Foreign brokerage Bank of America Merrill Lynch (BofAML) today said that it expects the Reserve Bank of India to hike its repo rate in the next policy to combat inflation, which may ease in the second half of next year.

BofAML said that RBI will continue with its fight against inflation and hike the repo rate at which it lends to the system by 0.25 per cent at the mid-quarter policy announcement on December 18.

“We believe that inflation is peaking but will abate only in second half of 2014. We expect WPI inflation to peak about the current 7 per cent and come off to 5 per cent levels in H2 2014 if the 2014 monsoon is normal,” it said in a note.

WPI inflation

Core WPI inflation should rule at relatively benign sub-5 per cent levels with a tight RBI policy dampening the pricing power, BofAML said.

Since taking over in early September, RBI Governor Raghuram Rajan has hiked the rates twice with an eye on inflation, which rose to 7 per cent in October.

“We expect the RBI to shift the money market to repo mode from MSF mode with a 0.25 per cent hike in the LAF policy rate on December 18,” it said.

Marginal standing facility

MSF (marginal standing facility) is the penal rate at which banks borrow from RBI after exhausting their borrowing limits under the repo window. The difference between repo and MSF rates has been normalised at 1 per cent.

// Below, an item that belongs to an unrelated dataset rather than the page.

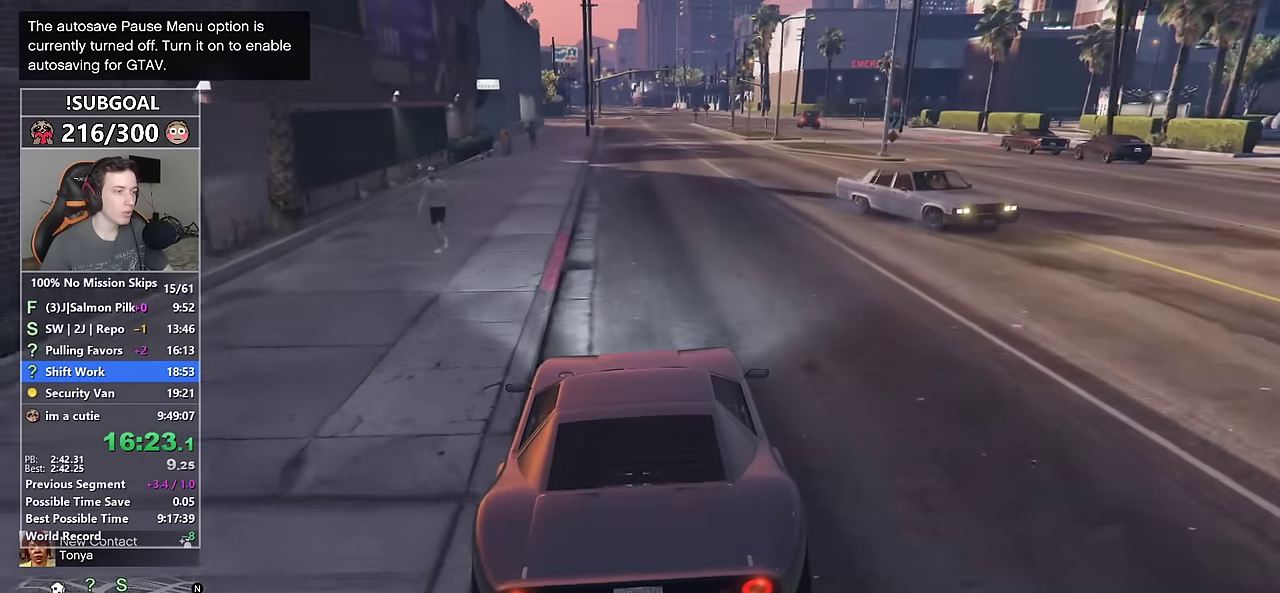
{"keys": ["d", "w"], "mouse": [], "events": [[183, "a", "up"], [316, "mouse_right", "down"], [400, "mouse_right", "up"], [416, "d", "down"]]}
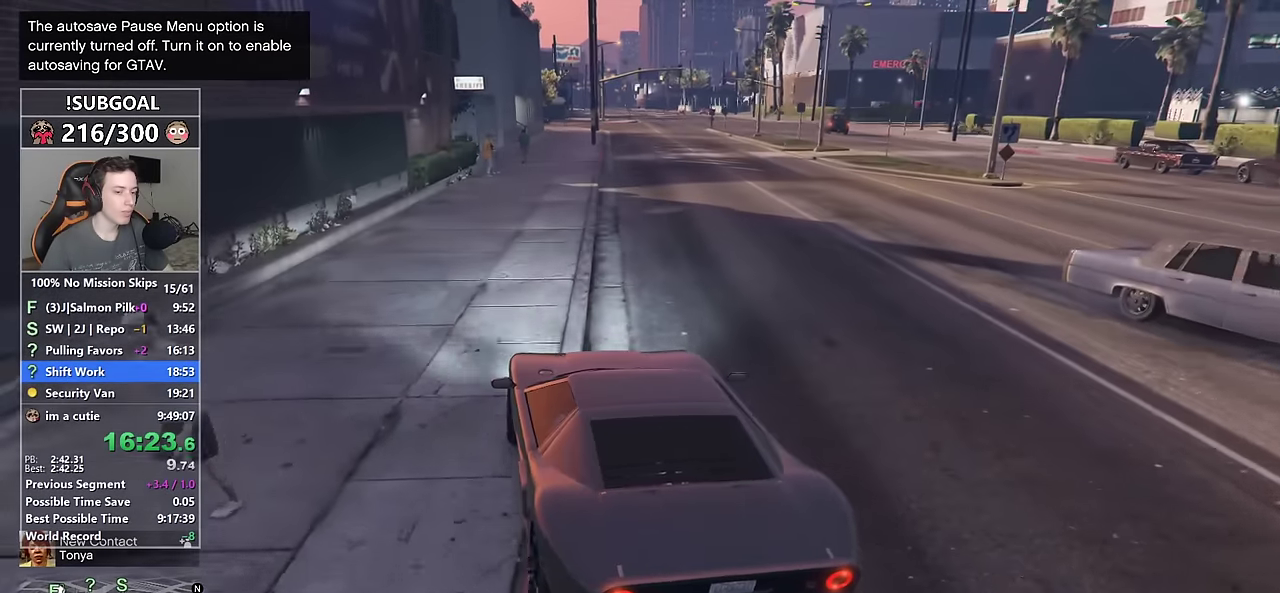
{"keys": ["w"], "mouse": [], "events": [[50, "d", "up"], [150, "d", "down"], [283, "d", "up"], [383, "d", "down"], [416, "d", "up"]]}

Inflation as measured by the consumer price index may come down to 8.5 per cent by March 2014 and 7.3 per cent in March 2015, the brokerage said. It was at 10.09 per cent in October.

BofAML also noted that RBI tends to overtighten and “this is hurting growth rather than denting an inflation that is largely driven by supply shocks or global liquidity or depreciation due to inadequate FX reserves.”

Rupee depreciation

BofAML said the rupee’s depreciation pushes up inflation by one percentage point and added that it expects the local currency to settle at the 60-65 against the dollar if the ongoing swap facility for deposits gets $20-25 billion.

The rupee could test the 68 level again if banks are unable to mobilise deposits of up to $20-25 billion, it said.